Less tentatively, I suggest that the socio-cultural, economic and ethical evaluations be carried out at least concurrently with scientific review and prior to full go-ahead on major high-tech and prototype development. Few now doubt that the 1970s decision on the American commercial SST was wise. It appears to have been made on sound and rational grounds and after appropriate consultative deliberation.
Of course, a societal decision to eschew a particular high-tech solution, made at one time, need not be irrevocable. With new power sources we may one day replace the grounded Concorde. Nevertheless, citizens should have the opportunity to participate in the decisions before large investments are made of public monies and rational decisions become no longer possible. Perhaps we need to recognize, with the clarity lost since Dwight Eisenhower’s early warning about the military-industrial complex (which nowadays drives our national and foreign policy with greater direction than ever before), that the medical-industrial complex drives with equal force the medical research and health care systems of today. R and D decisions are currently based only on projections of scientific feasibility, narrow special interests, and potential economic profit, with little or no consideration of social ethics or ecologic impact.
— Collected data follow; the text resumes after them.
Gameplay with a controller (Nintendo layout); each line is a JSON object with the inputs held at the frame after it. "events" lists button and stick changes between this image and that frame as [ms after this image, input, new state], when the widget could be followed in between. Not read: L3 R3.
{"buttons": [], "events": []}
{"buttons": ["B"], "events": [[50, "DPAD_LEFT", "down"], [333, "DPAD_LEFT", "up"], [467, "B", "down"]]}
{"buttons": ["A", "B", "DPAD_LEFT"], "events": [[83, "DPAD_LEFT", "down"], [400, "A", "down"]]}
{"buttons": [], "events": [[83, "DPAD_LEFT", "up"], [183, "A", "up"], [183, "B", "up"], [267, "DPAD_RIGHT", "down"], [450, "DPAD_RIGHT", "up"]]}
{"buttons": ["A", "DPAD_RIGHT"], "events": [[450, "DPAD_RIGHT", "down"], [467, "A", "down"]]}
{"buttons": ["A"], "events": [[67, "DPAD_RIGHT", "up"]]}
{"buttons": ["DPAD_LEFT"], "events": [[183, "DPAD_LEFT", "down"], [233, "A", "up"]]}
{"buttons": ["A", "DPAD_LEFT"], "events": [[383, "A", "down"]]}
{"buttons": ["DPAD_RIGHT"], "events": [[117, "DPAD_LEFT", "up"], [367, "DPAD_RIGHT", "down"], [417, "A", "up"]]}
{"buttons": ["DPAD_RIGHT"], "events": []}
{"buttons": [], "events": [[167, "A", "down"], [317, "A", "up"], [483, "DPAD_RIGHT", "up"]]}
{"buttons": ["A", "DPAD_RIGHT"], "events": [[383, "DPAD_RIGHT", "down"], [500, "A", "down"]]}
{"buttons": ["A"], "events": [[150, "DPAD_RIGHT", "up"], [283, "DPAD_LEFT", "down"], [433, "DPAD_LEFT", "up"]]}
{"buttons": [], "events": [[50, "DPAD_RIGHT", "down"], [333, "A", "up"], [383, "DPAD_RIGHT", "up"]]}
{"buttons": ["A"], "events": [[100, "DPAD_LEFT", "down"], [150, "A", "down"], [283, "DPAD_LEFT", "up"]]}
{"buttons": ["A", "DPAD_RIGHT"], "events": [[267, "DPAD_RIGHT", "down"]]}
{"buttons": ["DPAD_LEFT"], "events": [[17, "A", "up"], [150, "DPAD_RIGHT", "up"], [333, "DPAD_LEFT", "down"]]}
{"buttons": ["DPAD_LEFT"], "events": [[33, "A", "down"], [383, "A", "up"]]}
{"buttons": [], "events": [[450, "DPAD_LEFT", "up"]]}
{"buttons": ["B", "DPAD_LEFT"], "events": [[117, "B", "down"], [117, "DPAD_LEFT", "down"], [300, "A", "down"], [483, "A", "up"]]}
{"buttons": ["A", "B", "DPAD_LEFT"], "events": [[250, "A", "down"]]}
A new R and D process might include essential review elements now missing; for example, early involvement of distinguished lay persons, respected community leaders outside the “old-boy network” and outside science. A few such folks now sit on NIH Advisory Councils but they are the end-station or court of last resort of peer review. These advisers presumably would be committed to free enterprise in science but would bring sound philosophy and ethics and social awareness on one hand and credibility in ecology and the wise use of resources on the other, to set the framework and guide the scientific review process.
Other options are not immediately obvious to involve broader social considerations in the review process for costly high-tech innovations. They would be modeled, of course, on the strengths of the existing NIH review process, which, though flawed like American democracy, is, nevertheless, the best there is.